- Texte source -
+-------+

Le 8 juin 1949 était publié 1984, de George Orwell. L’ouvrage montrait la montée en puissance de Big Brother et l’omnisurveillance au sein de nos sociétés ; soixante-cinq ans plus tard, les big data incarnent notre capacité infinie à produire, a priori sans dessein, des données de tout ordre, depuis nos déplacements jusqu’à nos actes d’achat. Ces données rejaillissent comme enrichies au tamis des logiciels et des algorithmes. L’ampleur de ce phénomène, mis en lumière notamment par l’informaticien Edward Snowden – qui a fait des révélations en 2013 sur le système d’espionnage mondial mis en place par l’agence américaine de sécurité –, dépasse largement les questions de sécurité et de surveillance. Il touche bien entendu à notre vie privée, mais va jusqu’à bouleverser la formation même de nos désirs.

Qu’est-ce qu’un algorithme ?

Antoinette Rouvroy : Une recette de cuisine, une liste d’instructions. Rien de plus qu’une formule de calcul. Aujourd’hui, nous sommes face à un volume colossal d’informations que l’algorithme – au départ potentiellement très simple – va devoir traiter. Ce que l’on nomme les big data, ce sont ces données dont les seuils de quantité, de vitesse, de complexité et de diversité sont très élevés. Pour traiter et exploiter cette masse qui nous dépasse, il faut inventer quelque chose à cette nouvelle échelle. Cette « autre chose », ce sont de nouveaux types d’algorithmes, plus complexes et capables d’apprendre de leurs propres « erreurs ».

+-------+

- Entrées du jeu de données -

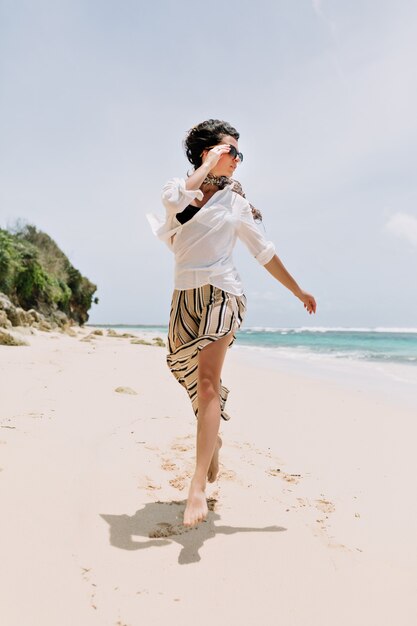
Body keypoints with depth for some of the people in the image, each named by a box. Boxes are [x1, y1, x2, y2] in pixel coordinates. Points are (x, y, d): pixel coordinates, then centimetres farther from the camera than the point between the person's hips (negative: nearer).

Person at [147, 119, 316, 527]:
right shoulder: (180, 189, 9)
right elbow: (175, 198, -18)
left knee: (207, 380, -17)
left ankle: (198, 485, -18)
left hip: (220, 293, -2)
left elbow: (264, 252, 13)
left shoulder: (235, 202, 11)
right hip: (185, 295, 2)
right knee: (188, 373, 12)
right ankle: (213, 438, 39)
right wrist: (209, 164, -5)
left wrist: (298, 291, 14)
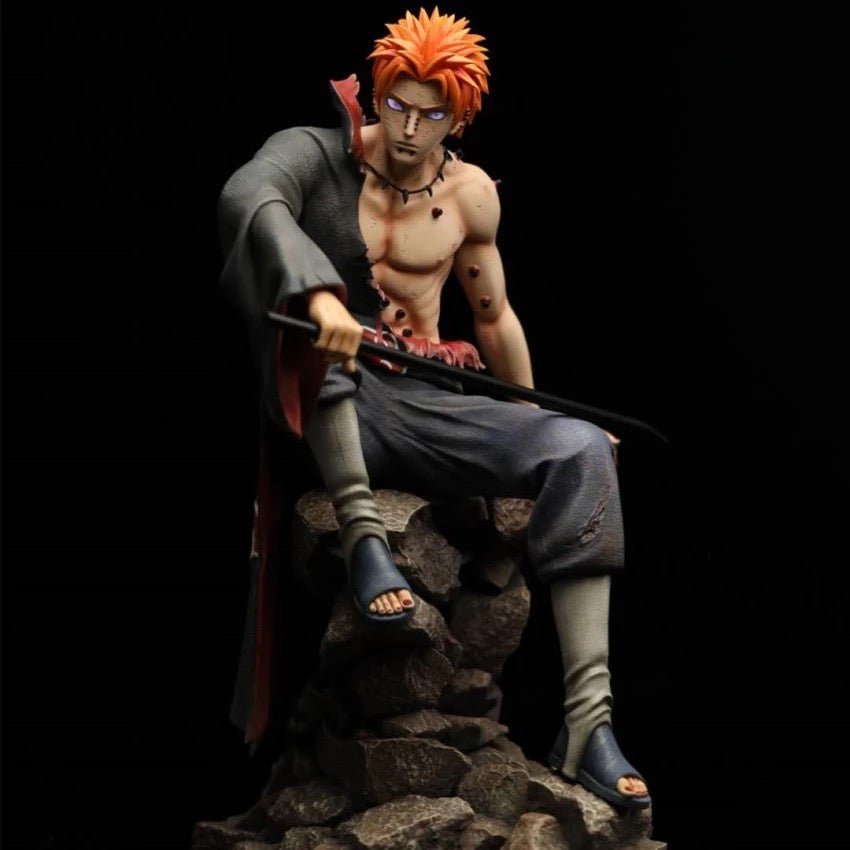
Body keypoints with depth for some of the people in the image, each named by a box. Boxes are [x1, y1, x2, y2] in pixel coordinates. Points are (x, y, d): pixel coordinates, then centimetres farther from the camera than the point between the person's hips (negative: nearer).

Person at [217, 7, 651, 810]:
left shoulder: (469, 195, 10)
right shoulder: (319, 153, -4)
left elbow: (494, 316, 24)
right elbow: (248, 196, -28)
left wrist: (533, 418, 32)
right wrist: (318, 297, -46)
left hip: (423, 408, 4)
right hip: (325, 403, -4)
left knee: (582, 452, -19)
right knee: (320, 285, -32)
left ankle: (587, 722, -27)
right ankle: (361, 529, -31)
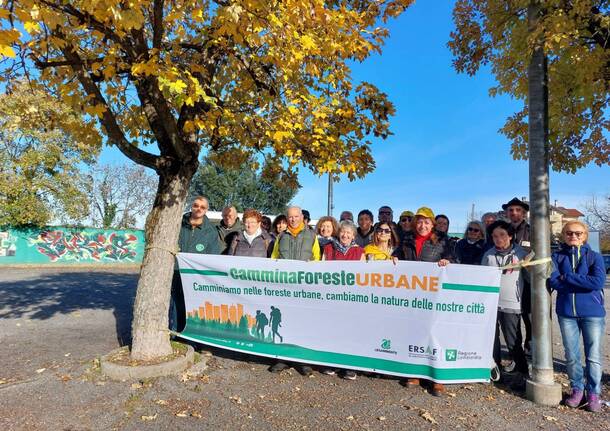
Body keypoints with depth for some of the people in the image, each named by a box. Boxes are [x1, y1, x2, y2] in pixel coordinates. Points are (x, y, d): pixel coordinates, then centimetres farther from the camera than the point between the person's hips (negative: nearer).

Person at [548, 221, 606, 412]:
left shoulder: (594, 257, 0)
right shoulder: (557, 257, 3)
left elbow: (598, 282, -16)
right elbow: (554, 282, -10)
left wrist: (567, 277, -14)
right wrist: (583, 282, -14)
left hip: (592, 313, -1)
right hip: (566, 312, 1)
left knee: (593, 356, 4)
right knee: (571, 356, 9)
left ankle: (593, 393, 20)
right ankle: (577, 389, 26)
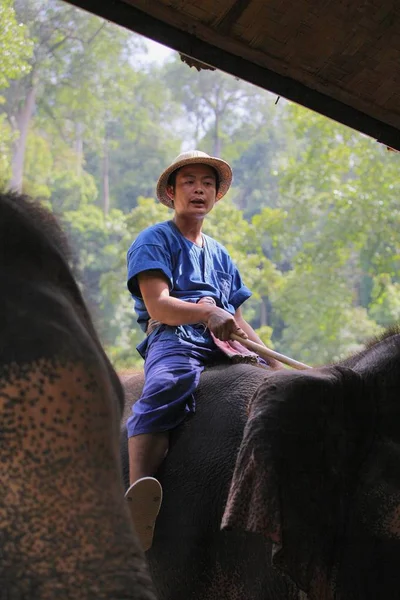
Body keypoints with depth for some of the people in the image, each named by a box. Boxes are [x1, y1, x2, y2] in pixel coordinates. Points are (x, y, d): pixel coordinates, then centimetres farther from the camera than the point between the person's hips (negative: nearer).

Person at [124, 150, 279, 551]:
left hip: (223, 349, 7)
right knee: (168, 387, -39)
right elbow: (158, 306, -6)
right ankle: (139, 497, -57)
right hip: (173, 340, -7)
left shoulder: (219, 254, 31)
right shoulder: (155, 240, 10)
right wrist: (209, 312, -23)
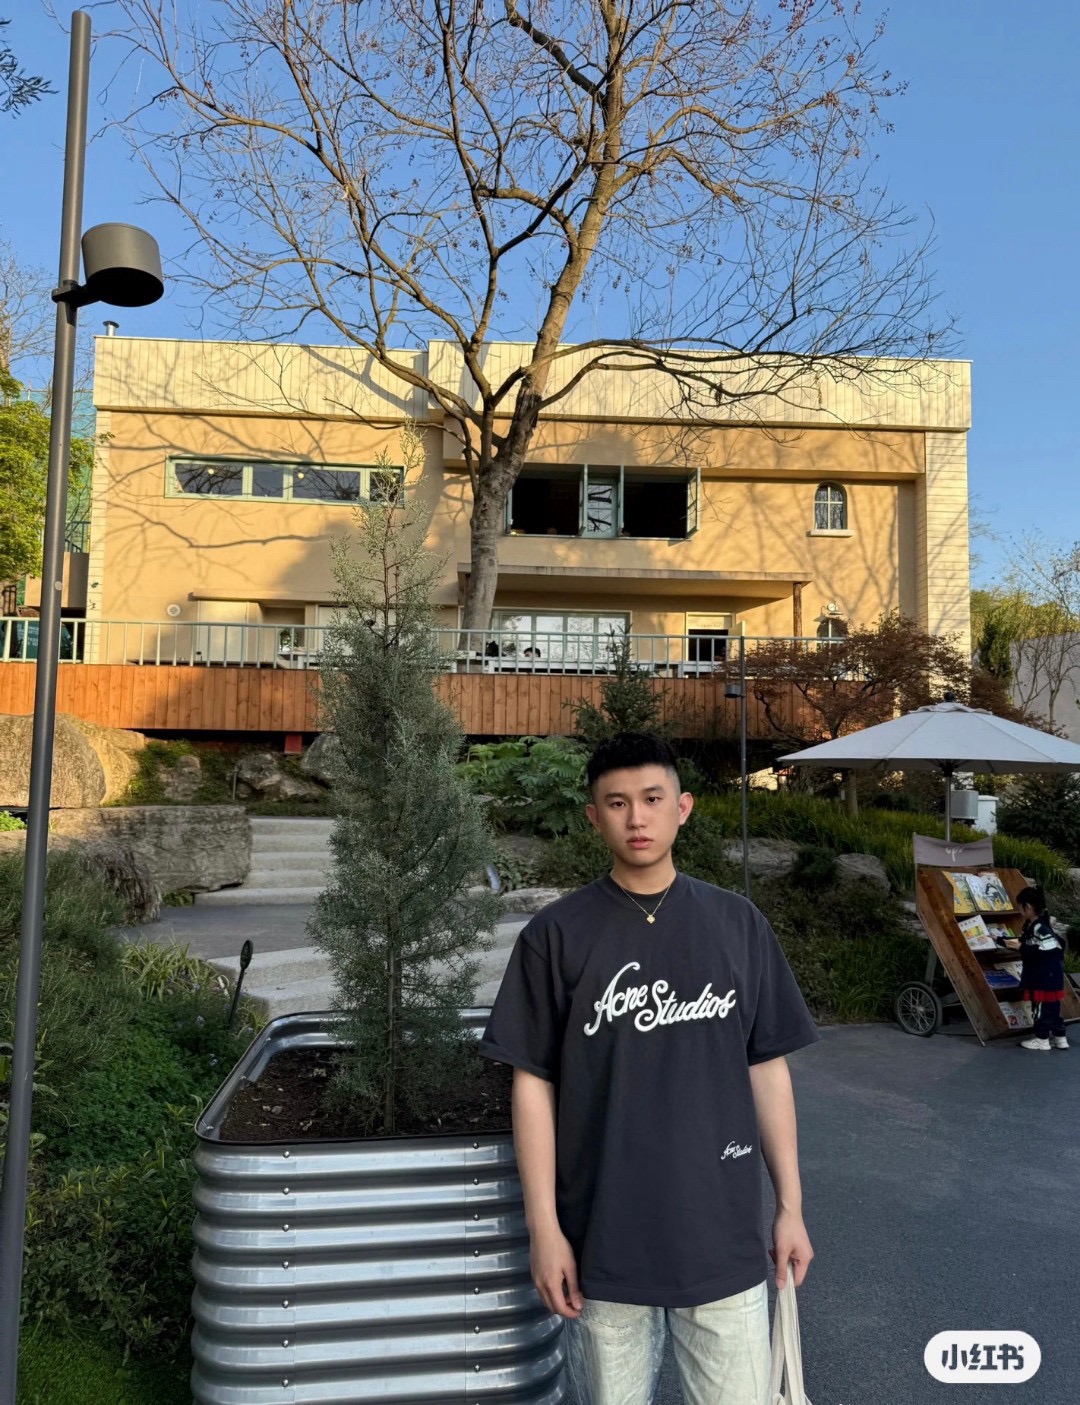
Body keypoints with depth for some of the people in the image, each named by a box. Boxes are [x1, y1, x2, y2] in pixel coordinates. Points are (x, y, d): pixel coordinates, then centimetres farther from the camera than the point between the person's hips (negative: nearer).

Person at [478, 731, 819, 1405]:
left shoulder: (738, 923, -2)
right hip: (603, 1241, -1)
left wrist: (791, 1204, 4)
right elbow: (534, 1083, -4)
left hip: (724, 1235, 1)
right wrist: (544, 1227, -5)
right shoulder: (557, 934, -8)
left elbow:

+-------+

- Consigne -
D'après l'extrait sur les big data :
(a) À quelle date 1984 a-t-il été publié ?
(b) En quelle année Edward Snowden a-t-il fait ses révélations ?
(c) À quoi Antoinette Rouvroy compare-t-elle d'abord un algorithme ?

- Réponse -
(a) Le 8 juin 1949.
(b) En 2013.
(c) À une recette de cuisine, une liste d'instructions.